[BEGIN]

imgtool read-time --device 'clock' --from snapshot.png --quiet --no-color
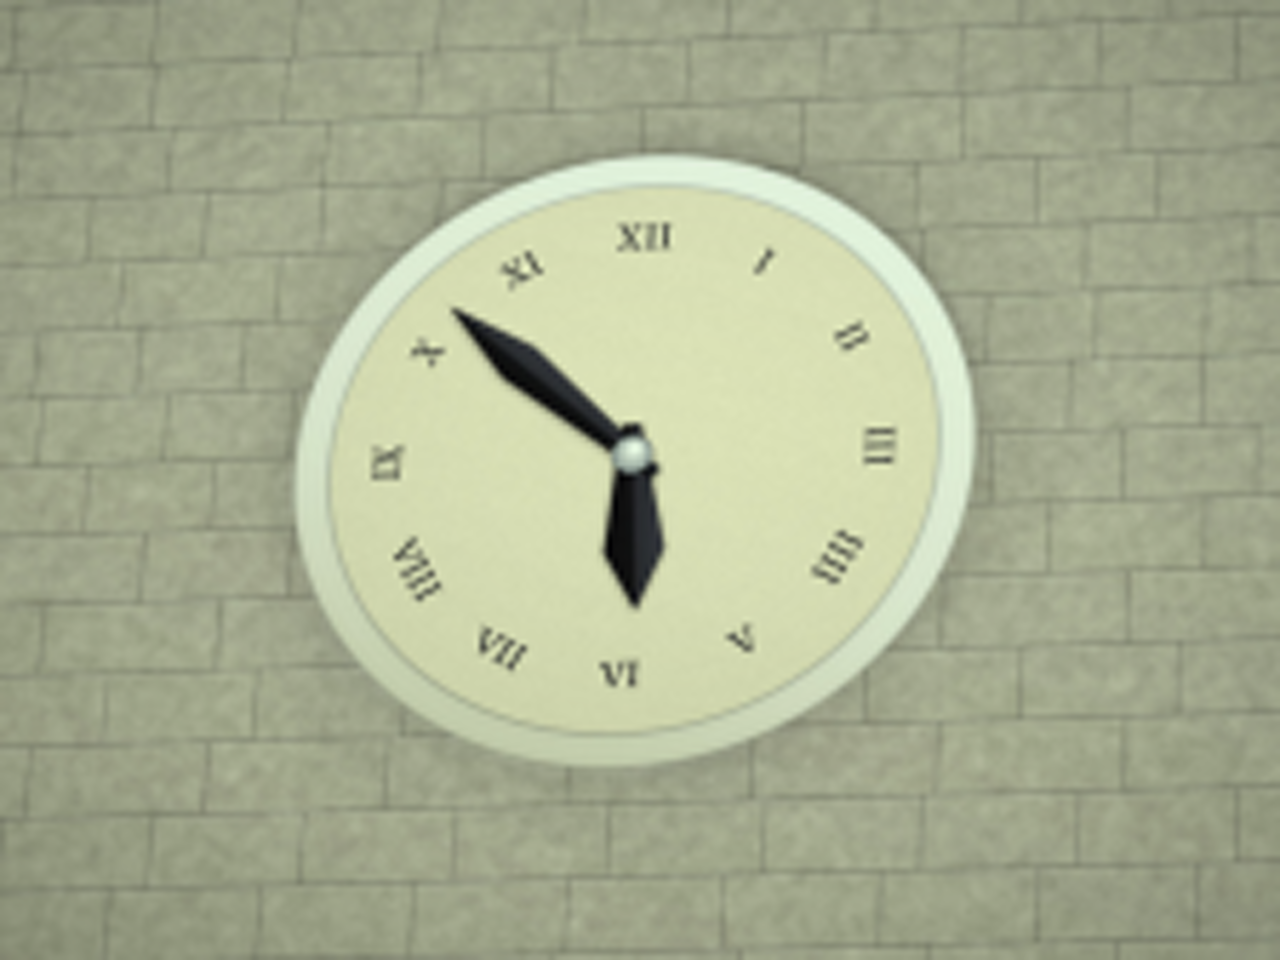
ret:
5:52
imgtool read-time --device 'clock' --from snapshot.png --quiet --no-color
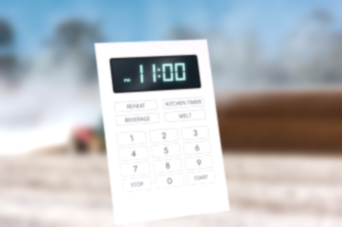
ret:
11:00
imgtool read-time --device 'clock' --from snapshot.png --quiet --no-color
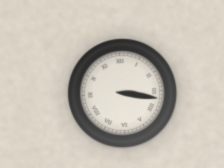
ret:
3:17
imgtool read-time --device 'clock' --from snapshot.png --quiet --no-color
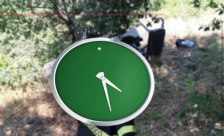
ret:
4:29
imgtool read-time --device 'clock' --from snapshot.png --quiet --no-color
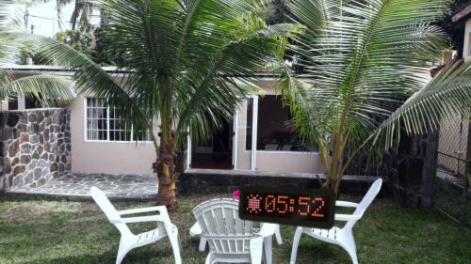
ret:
5:52
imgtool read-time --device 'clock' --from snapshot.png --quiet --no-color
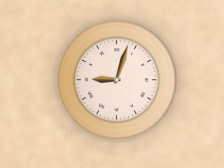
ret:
9:03
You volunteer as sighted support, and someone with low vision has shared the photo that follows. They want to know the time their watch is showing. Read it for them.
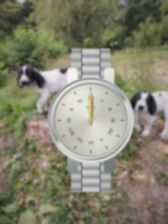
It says 12:00
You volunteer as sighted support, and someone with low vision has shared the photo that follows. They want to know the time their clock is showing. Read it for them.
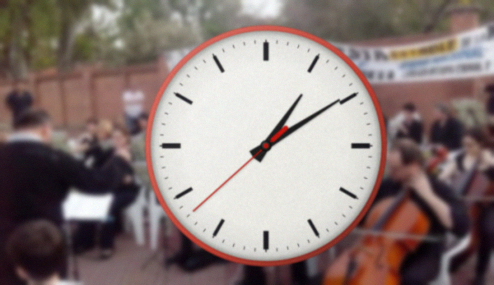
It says 1:09:38
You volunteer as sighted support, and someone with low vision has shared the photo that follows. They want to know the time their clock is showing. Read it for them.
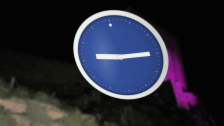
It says 9:15
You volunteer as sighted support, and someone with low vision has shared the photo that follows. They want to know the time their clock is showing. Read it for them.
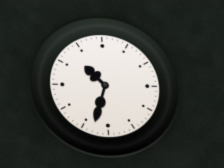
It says 10:33
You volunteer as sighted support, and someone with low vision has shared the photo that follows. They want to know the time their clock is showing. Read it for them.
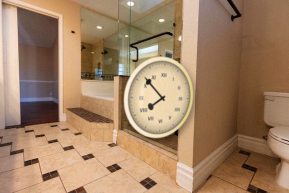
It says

[END]

§ **Task details**:
Copy all of the records above line for line, without changing a character, but omit the pictures.

§ **Output below**:
imgtool read-time --device 'clock' --from snapshot.png --quiet --no-color
ret:
5:52
imgtool read-time --device 'clock' --from snapshot.png --quiet --no-color
ret:
11:00
imgtool read-time --device 'clock' --from snapshot.png --quiet --no-color
ret:
3:17
imgtool read-time --device 'clock' --from snapshot.png --quiet --no-color
ret:
4:29
imgtool read-time --device 'clock' --from snapshot.png --quiet --no-color
ret:
5:52
imgtool read-time --device 'clock' --from snapshot.png --quiet --no-color
ret:
9:03
You volunteer as sighted support, and someone with low vision has shared the photo that follows. They want to know the time their watch is showing. Read it for them.
It says 12:00
You volunteer as sighted support, and someone with low vision has shared the photo that follows. They want to know the time their clock is showing. Read it for them.
It says 1:09:38
You volunteer as sighted support, and someone with low vision has shared the photo that follows. They want to know the time their clock is showing. Read it for them.
It says 9:15
You volunteer as sighted support, and someone with low vision has shared the photo that follows. They want to know the time their clock is showing. Read it for them.
It says 10:33
You volunteer as sighted support, and someone with low vision has shared the photo that follows. They want to know the time their clock is showing. Read it for them.
It says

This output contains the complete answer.